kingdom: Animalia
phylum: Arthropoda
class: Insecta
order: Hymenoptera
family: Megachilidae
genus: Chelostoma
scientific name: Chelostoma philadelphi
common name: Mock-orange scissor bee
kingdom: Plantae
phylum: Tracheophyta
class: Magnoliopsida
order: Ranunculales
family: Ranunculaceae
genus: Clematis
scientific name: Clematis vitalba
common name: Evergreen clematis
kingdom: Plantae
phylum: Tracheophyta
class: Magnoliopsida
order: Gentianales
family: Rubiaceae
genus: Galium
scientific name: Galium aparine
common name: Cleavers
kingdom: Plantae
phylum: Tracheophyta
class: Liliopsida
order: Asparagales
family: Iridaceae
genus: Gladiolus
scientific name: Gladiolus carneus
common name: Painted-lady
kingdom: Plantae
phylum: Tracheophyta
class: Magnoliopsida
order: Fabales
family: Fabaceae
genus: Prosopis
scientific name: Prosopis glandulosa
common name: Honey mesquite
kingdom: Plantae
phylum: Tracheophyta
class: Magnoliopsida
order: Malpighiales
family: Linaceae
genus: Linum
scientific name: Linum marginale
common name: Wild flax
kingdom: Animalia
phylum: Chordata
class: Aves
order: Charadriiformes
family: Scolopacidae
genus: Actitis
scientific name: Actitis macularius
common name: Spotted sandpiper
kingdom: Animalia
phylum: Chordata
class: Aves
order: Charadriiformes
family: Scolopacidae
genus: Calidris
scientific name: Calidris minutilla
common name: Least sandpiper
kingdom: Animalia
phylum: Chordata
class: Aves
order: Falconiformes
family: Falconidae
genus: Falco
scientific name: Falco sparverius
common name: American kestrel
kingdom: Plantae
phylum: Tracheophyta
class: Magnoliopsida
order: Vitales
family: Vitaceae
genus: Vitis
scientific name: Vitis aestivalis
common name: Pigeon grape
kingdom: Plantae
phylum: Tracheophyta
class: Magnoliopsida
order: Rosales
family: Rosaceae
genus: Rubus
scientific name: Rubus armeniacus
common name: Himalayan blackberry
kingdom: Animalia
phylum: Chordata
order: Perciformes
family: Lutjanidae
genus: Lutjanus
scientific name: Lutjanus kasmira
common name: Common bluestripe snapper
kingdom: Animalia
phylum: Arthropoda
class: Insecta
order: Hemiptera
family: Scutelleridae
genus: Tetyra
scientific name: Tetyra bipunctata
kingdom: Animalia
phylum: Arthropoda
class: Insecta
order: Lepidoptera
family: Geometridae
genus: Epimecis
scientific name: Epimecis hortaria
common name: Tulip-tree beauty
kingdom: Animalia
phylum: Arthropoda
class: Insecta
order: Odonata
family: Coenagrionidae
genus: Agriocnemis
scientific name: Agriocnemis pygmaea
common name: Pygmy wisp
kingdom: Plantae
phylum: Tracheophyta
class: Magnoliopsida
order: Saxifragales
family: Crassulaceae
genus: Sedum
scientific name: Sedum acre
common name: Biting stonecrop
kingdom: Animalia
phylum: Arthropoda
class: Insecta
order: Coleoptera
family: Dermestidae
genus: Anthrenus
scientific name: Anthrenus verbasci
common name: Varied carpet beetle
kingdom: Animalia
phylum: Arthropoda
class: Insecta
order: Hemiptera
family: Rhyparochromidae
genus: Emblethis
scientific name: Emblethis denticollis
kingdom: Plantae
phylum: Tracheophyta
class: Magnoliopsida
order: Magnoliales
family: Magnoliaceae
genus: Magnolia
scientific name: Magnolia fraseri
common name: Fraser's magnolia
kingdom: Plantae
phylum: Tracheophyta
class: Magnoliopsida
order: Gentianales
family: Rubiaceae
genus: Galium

→ Given exercise
Copy every line of the listing above with no changes to any name, spelling, or punctuation.

→ Solved exercise
kingdom: Animalia
phylum: Arthropoda
class: Insecta
order: Hymenoptera
family: Megachilidae
genus: Chelostoma
scientific name: Chelostoma philadelphi
common name: Mock-orange scissor bee
kingdom: Plantae
phylum: Tracheophyta
class: Magnoliopsida
order: Ranunculales
family: Ranunculaceae
genus: Clematis
scientific name: Clematis vitalba
common name: Evergreen clematis
kingdom: Plantae
phylum: Tracheophyta
class: Magnoliopsida
order: Gentianales
family: Rubiaceae
genus: Galium
scientific name: Galium aparine
common name: Cleavers
kingdom: Plantae
phylum: Tracheophyta
class: Liliopsida
order: Asparagales
family: Iridaceae
genus: Gladiolus
scientific name: Gladiolus carneus
common name: Painted-lady
kingdom: Plantae
phylum: Tracheophyta
class: Magnoliopsida
order: Fabales
family: Fabaceae
genus: Prosopis
scientific name: Prosopis glandulosa
common name: Honey mesquite
kingdom: Plantae
phylum: Tracheophyta
class: Magnoliopsida
order: Malpighiales
family: Linaceae
genus: Linum
scientific name: Linum marginale
common name: Wild flax
kingdom: Animalia
phylum: Chordata
class: Aves
order: Charadriiformes
family: Scolopacidae
genus: Actitis
scientific name: Actitis macularius
common name: Spotted sandpiper
kingdom: Animalia
phylum: Chordata
class: Aves
order: Charadriiformes
family: Scolopacidae
genus: Calidris
scientific name: Calidris minutilla
common name: Least sandpiper
kingdom: Animalia
phylum: Chordata
class: Aves
order: Falconiformes
family: Falconidae
genus: Falco
scientific name: Falco sparverius
common name: American kestrel
kingdom: Plantae
phylum: Tracheophyta
class: Magnoliopsida
order: Vitales
family: Vitaceae
genus: Vitis
scientific name: Vitis aestivalis
common name: Pigeon grape
kingdom: Plantae
phylum: Tracheophyta
class: Magnoliopsida
order: Rosales
family: Rosaceae
genus: Rubus
scientific name: Rubus armeniacus
common name: Himalayan blackberry
kingdom: Animalia
phylum: Chordata
order: Perciformes
family: Lutjanidae
genus: Lutjanus
scientific name: Lutjanus kasmira
common name: Common bluestripe snapper
kingdom: Animalia
phylum: Arthropoda
class: Insecta
order: Hemiptera
family: Scutelleridae
genus: Tetyra
scientific name: Tetyra bipunctata
kingdom: Animalia
phylum: Arthropoda
class: Insecta
order: Lepidoptera
family: Geometridae
genus: Epimecis
scientific name: Epimecis hortaria
common name: Tulip-tree beauty
kingdom: Animalia
phylum: Arthropoda
class: Insecta
order: Odonata
family: Coenagrionidae
genus: Agriocnemis
scientific name: Agriocnemis pygmaea
common name: Pygmy wisp
kingdom: Plantae
phylum: Tracheophyta
class: Magnoliopsida
order: Saxifragales
family: Crassulaceae
genus: Sedum
scientific name: Sedum acre
common name: Biting stonecrop
kingdom: Animalia
phylum: Arthropoda
class: Insecta
order: Coleoptera
family: Dermestidae
genus: Anthrenus
scientific name: Anthrenus verbasci
common name: Varied carpet beetle
kingdom: Animalia
phylum: Arthropoda
class: Insecta
order: Hemiptera
family: Rhyparochromidae
genus: Emblethis
scientific name: Emblethis denticollis
kingdom: Plantae
phylum: Tracheophyta
class: Magnoliopsida
order: Magnoliales
family: Magnoliaceae
genus: Magnolia
scientific name: Magnolia fraseri
common name: Fraser's magnolia
kingdom: Plantae
phylum: Tracheophyta
class: Magnoliopsida
order: Gentianales
family: Rubiaceae
genus: Galium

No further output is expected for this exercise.